Williams walked Lazzaro through messages sent to friends between a December 2020 FBI raid on his 19th floor Hotel Ivy condominium and his eventual 2021 arrest.
A month after the FBI searched Lazzaro's home, one friend wrote: "You still follow about 50 underage girls. And I'm being honest it makes me a bit uncomfortable. Sorry that I keep bringing it up."
Lazzaro testified that he had the friend send him a list of such accounts and removed them when she shared the names.
In a message Lazzaro sent to another friend in February 2021, he wrote, "I love how the DOJ thinks friends introducing you to girls is sex trafficking."
The friend's response: "Well … can you blame them lol. When your age bracket is 16-18. A lot of red flags are raised at that point."
And one month before his arrest, Lazzaro was asked by someone else, "how did you meet all these young people."
He responded "same girl," and confirmed Wednesday that he was referring to Castro Medina.

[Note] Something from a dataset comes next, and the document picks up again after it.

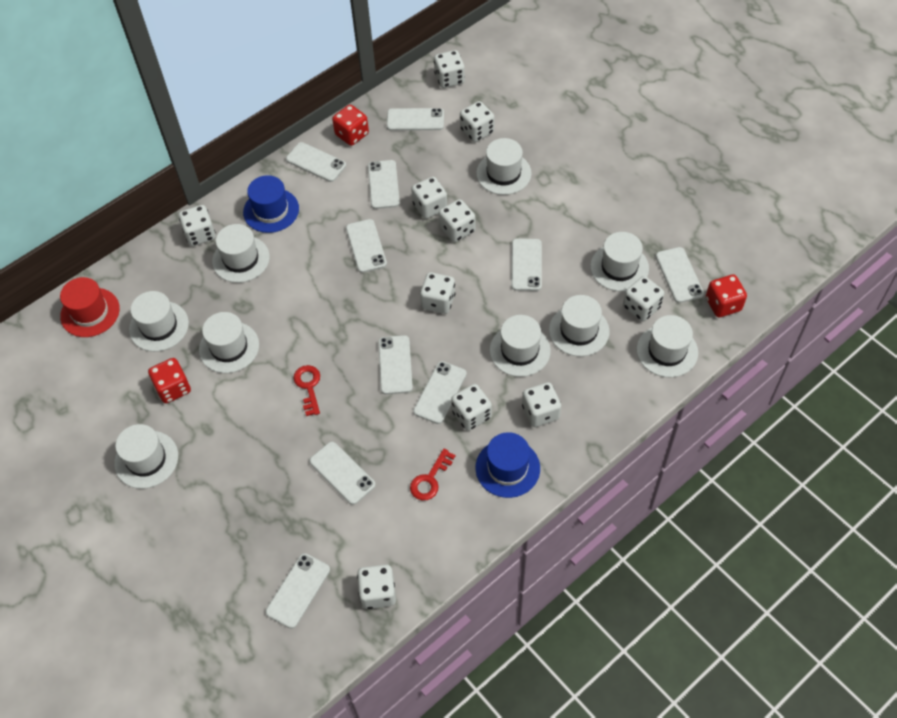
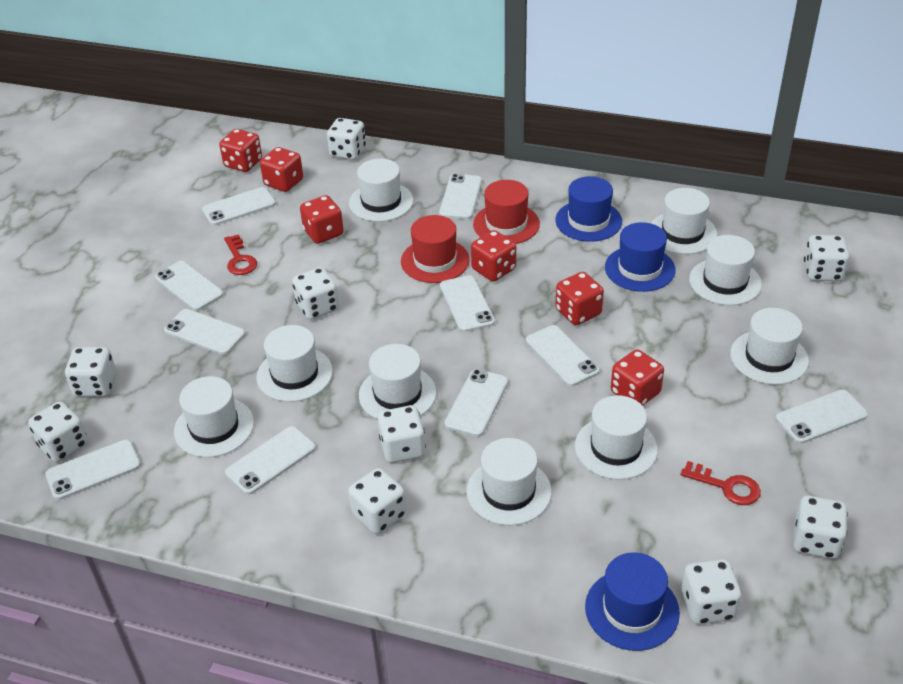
blue hat: 2 -> 3
red dice: 3 -> 6
red hat: 1 -> 2
white dice: 10 -> 9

"She is quite, shall we say, influential," Lazzaro wrote in the message.
"That's how you met those underage girls?" Williams asked Wednesday.
"Yes," Lazzaro testified.
Schiltz told jurors that he would send them home once the defense rests its case on Thursday. Closing arguments will follow Friday, and Schiltz estimated that jurors would be sent out to deliberate around midday Friday.